Calculation times are still a bit problematic, as they are 200 times slower (without using GPU’s or other special hardware) than other machine learning algorithms. But the superior results, announcements of hardware development for dedicated Deep Learning chips and scientific research focused on finding more efficient algorithms to train Convolutional Neural Networks (CNN) give us hope that this problem will be solved soon.
So, is the Deep Learning approach superior and can we forget about everything else? Now quit yet, there are still a few conceptual problems related to CNN that have not gone away. One problem already mentioned in Scholtes’ thesis in 1993 is still not solved:
“If one applies neural technology to an application, it either works, or it does not work. It is impossible to patch the model for certain exceptions, which can be done in a sequential algorithm. … it is hard to say which neuron is responsible for which action (the credit assignment problem).”
More research is needed for a better understanding of how and why deep learning works. Especially for the acceptance of Artificial Intelligence solving important tasks in our society, this kind of understanding is essential.

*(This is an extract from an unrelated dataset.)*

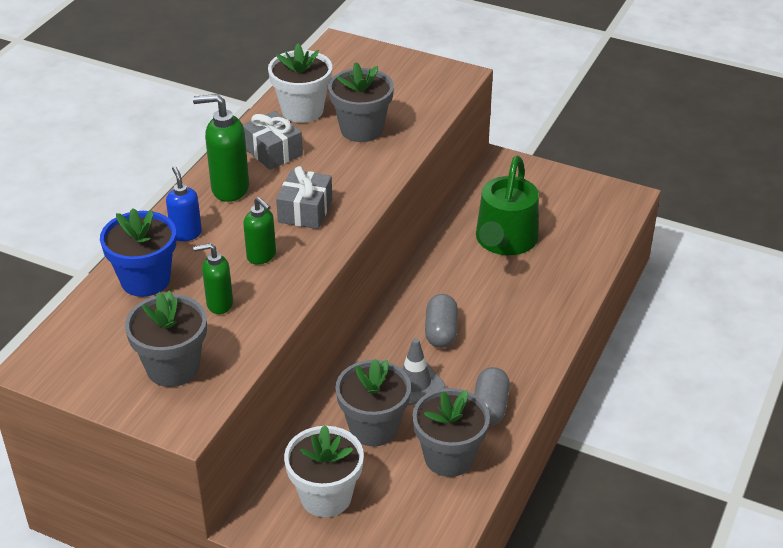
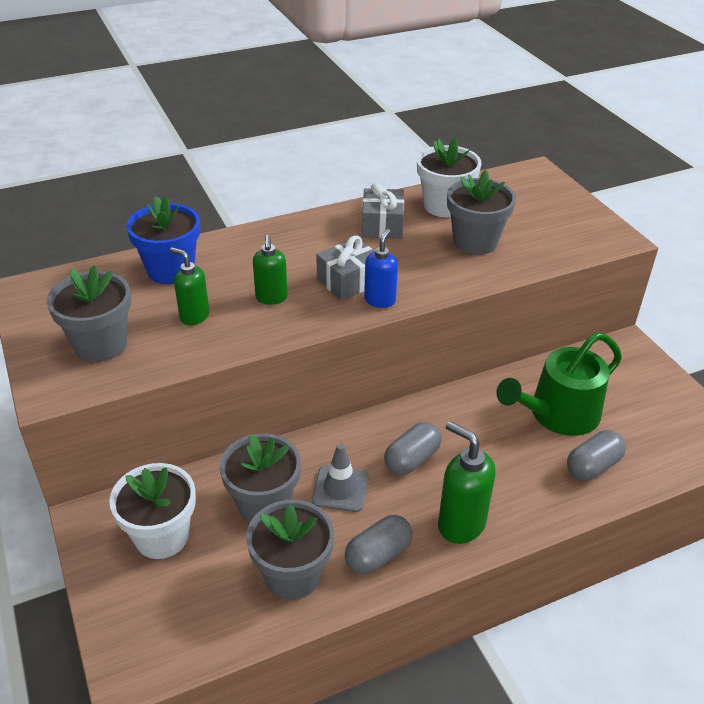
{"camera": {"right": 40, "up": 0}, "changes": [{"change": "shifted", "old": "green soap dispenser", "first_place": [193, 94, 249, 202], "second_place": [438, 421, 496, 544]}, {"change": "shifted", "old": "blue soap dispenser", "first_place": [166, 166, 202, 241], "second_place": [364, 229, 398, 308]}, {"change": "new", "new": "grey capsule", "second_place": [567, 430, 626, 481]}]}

The only good data is more data
But, as Scholtes states in his blog, he strongly believes that the current third revival of neural networks will bring us what we have been looking for since the early 1940’s. There are many problems in eDiscovery which use machine learning techniques that we can probably solve better by using Deep Learning; some examples are Technology Assisted Review, Concept Search, Semantic Clustering, Privileged Detection, Automatic Redaction (also for GDPR purposes), Information Extraction for better internal investigations and maybe even a few other applications we have not even thought about yet. These are (again) exiting times!
He closes his blog with one of his postulations from 1993 after a quote from Frederick Jelinek, one of the pioneers of data driven machine learning in the late 70’s: "The only good data is more data". And that is exactly what we are having.